* begin *
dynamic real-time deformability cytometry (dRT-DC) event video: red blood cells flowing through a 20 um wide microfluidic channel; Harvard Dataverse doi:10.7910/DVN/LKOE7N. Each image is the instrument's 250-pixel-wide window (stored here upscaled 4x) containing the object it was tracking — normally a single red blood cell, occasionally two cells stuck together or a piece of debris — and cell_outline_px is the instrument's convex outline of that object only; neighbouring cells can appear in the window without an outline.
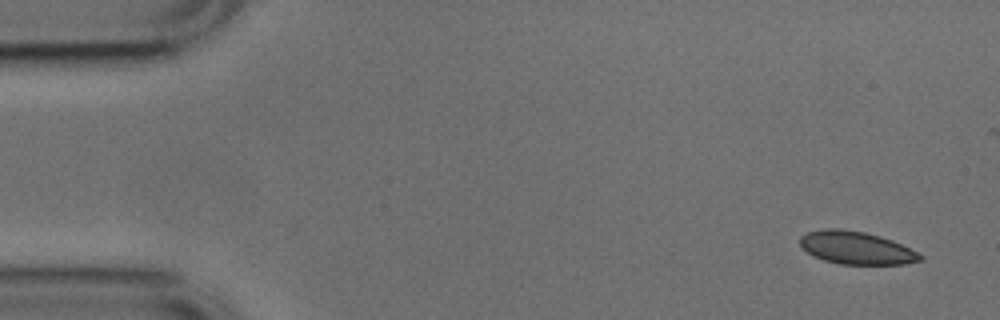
{"species": "common noctule bat (a hibernating species)", "species_latin": "Nyctalus noctula", "temperature_condition": "cold", "stored_images_in_passage": 5, "camera_frame_rate_fps": 3000, "um_per_image_px": 0.085, "animal": {"sex": "male", "body_mass_g": 17.9, "forearm_length_mm": 54.2}, "frame": {"image": 1, "passage_image": 1, "time_ms": 0.0, "image_size_px": [1000, 320], "cell_outline_px": [[924, 260], [904, 264], [840, 264], [824, 260], [812, 256], [800, 244], [800, 236], [808, 232], [824, 228], [840, 228], [864, 232], [880, 236], [892, 240], [924, 256]], "centroid_in_image_um": [72.77, 21.06], "position_along_channel_um": 12.2, "area_um2": 22.89}}
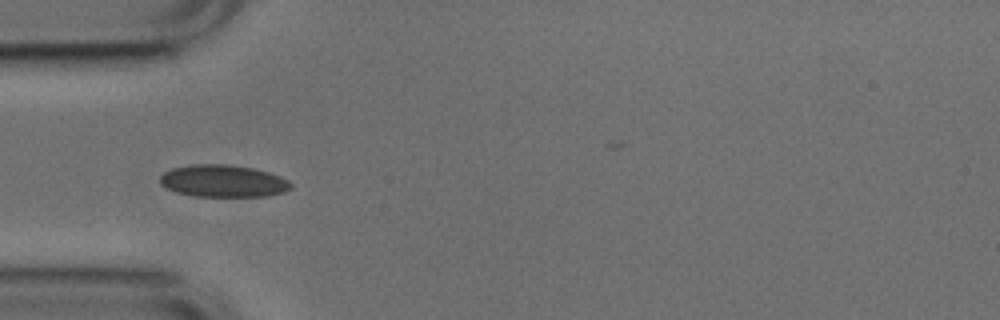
{"frame": {"image": 2, "passage_image": 4, "time_ms": 1.0, "image_size_px": [1000, 320], "cell_outline_px": [[292, 188], [284, 192], [268, 196], [192, 196], [176, 192], [160, 184], [160, 176], [164, 172], [172, 168], [192, 164], [224, 164], [252, 168], [268, 172], [280, 176], [288, 180], [292, 184]], "centroid_in_image_um": [18.97, 15.39], "position_along_channel_um": 66.0, "area_um2": 24.57}}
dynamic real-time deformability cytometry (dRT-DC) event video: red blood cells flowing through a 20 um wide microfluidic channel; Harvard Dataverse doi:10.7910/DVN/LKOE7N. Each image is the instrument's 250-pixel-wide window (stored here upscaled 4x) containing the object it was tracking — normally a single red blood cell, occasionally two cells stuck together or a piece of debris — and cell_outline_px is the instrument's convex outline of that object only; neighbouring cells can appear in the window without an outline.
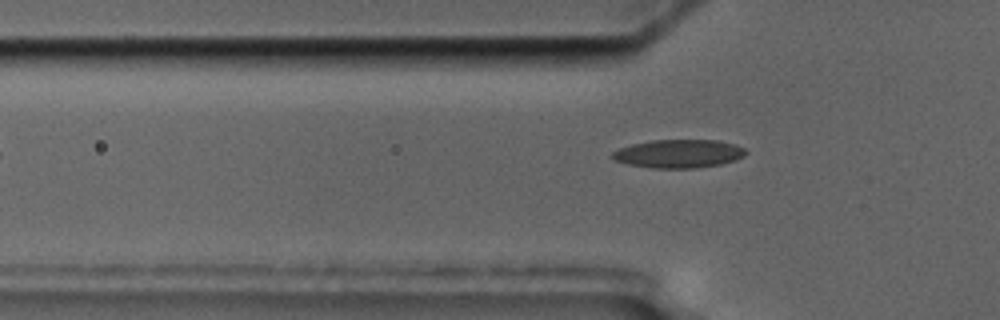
{"species": "common noctule bat (a hibernating species)", "species_latin": "Nyctalus noctula", "temperature_condition": "cold", "stored_images_in_passage": 15, "camera_frame_rate_fps": 3000, "um_per_image_px": 0.085, "animal": {"sex": "male", "body_mass_g": 17.5, "forearm_length_mm": 52.3}, "frame": {"image": 1, "passage_image": 5, "time_ms": 5.333, "image_size_px": [1000, 320], "cell_outline_px": [[748, 152], [744, 156], [720, 164], [696, 168], [652, 168], [628, 164], [616, 160], [612, 156], [612, 152], [620, 148], [632, 144], [652, 140], [716, 140], [732, 144], [744, 148]], "centroid_in_image_um": [57.68, 13.06], "position_along_channel_um": 68.1, "area_um2": 21.79}}
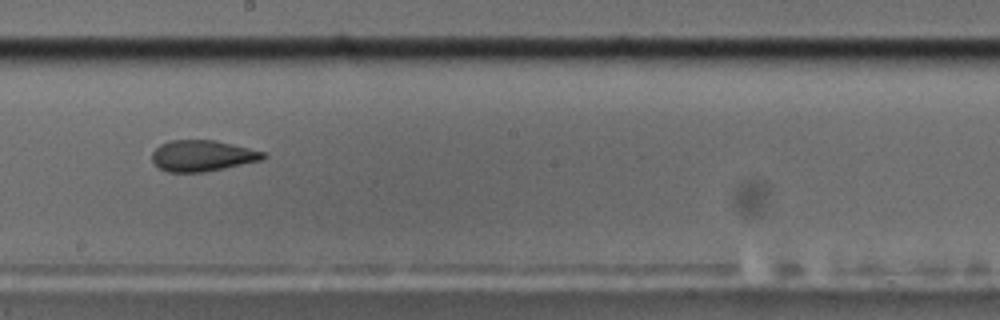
{"frame": {"image": 2, "passage_image": 9, "time_ms": 10.0, "image_size_px": [1000, 320], "cell_outline_px": [[268, 156], [260, 160], [224, 168], [204, 172], [168, 172], [160, 168], [152, 160], [152, 152], [160, 144], [168, 140], [216, 140], [264, 152]], "centroid_in_image_um": [17.17, 13.23], "position_along_channel_um": 231.0, "area_um2": 20.0}}
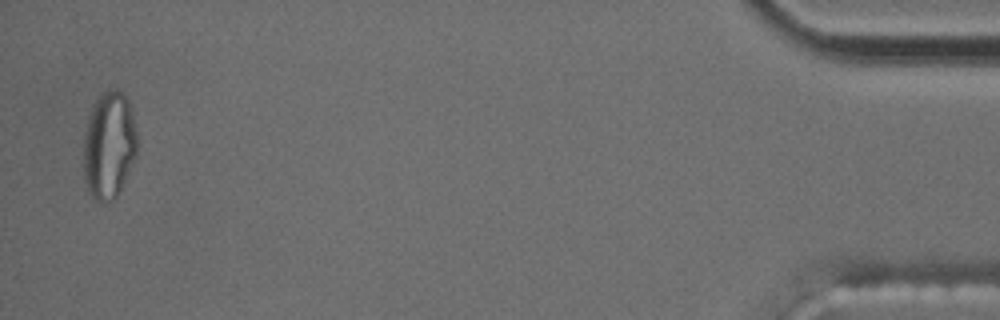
* end *
▸ JOB: Every line above should be returned word for word, with the pictures left behind.

▸ EXERCISE ANSWER:
dynamic real-time deformability cytometry (dRT-DC) event video: red blood cells flowing through a 20 um wide microfluidic channel; Harvard Dataverse doi:10.7910/DVN/LKOE7N. Each image is the instrument's 250-pixel-wide window (stored here upscaled 4x) containing the object it was tracking — normally a single red blood cell, occasionally two cells stuck together or a piece of debris — and cell_outline_px is the instrument's convex outline of that object only; neighbouring cells can appear in the window without an outline.
{"species": "common noctule bat (a hibernating species)", "species_latin": "Nyctalus noctula", "temperature_condition": "cold", "stored_images_in_passage": 5, "camera_frame_rate_fps": 3000, "um_per_image_px": 0.085, "animal": {"sex": "male", "body_mass_g": 17.9, "forearm_length_mm": 54.2}, "frame": {"image": 1, "passage_image": 1, "time_ms": 0.0, "image_size_px": [1000, 320], "cell_outline_px": [[924, 260], [904, 264], [840, 264], [824, 260], [812, 256], [800, 244], [800, 236], [808, 232], [824, 228], [840, 228], [864, 232], [880, 236], [892, 240], [924, 256]], "centroid_in_image_um": [72.77, 21.06], "position_along_channel_um": 12.2, "area_um2": 22.89}}
{"frame": {"image": 2, "passage_image": 4, "time_ms": 1.0, "image_size_px": [1000, 320], "cell_outline_px": [[292, 188], [284, 192], [268, 196], [192, 196], [176, 192], [160, 184], [160, 176], [164, 172], [172, 168], [192, 164], [224, 164], [252, 168], [268, 172], [280, 176], [288, 180], [292, 184]], "centroid_in_image_um": [18.97, 15.39], "position_along_channel_um": 66.0, "area_um2": 24.57}}
dynamic real-time deformability cytometry (dRT-DC) event video: red blood cells flowing through a 20 um wide microfluidic channel; Harvard Dataverse doi:10.7910/DVN/LKOE7N. Each image is the instrument's 250-pixel-wide window (stored here upscaled 4x) containing the object it was tracking — normally a single red blood cell, occasionally two cells stuck together or a piece of debris — and cell_outline_px is the instrument's convex outline of that object only; neighbouring cells can appear in the window without an outline.
{"species": "common noctule bat (a hibernating species)", "species_latin": "Nyctalus noctula", "temperature_condition": "cold", "stored_images_in_passage": 15, "camera_frame_rate_fps": 3000, "um_per_image_px": 0.085, "animal": {"sex": "male", "body_mass_g": 17.5, "forearm_length_mm": 52.3}, "frame": {"image": 1, "passage_image": 5, "time_ms": 5.333, "image_size_px": [1000, 320], "cell_outline_px": [[748, 152], [744, 156], [720, 164], [696, 168], [652, 168], [628, 164], [616, 160], [612, 156], [612, 152], [620, 148], [632, 144], [652, 140], [716, 140], [732, 144], [744, 148]], "centroid_in_image_um": [57.68, 13.06], "position_along_channel_um": 68.1, "area_um2": 21.79}}
{"frame": {"image": 2, "passage_image": 9, "time_ms": 10.0, "image_size_px": [1000, 320], "cell_outline_px": [[268, 156], [260, 160], [224, 168], [204, 172], [168, 172], [160, 168], [152, 160], [152, 152], [160, 144], [168, 140], [216, 140], [264, 152]], "centroid_in_image_um": [17.17, 13.23], "position_along_channel_um": 231.0, "area_um2": 20.0}}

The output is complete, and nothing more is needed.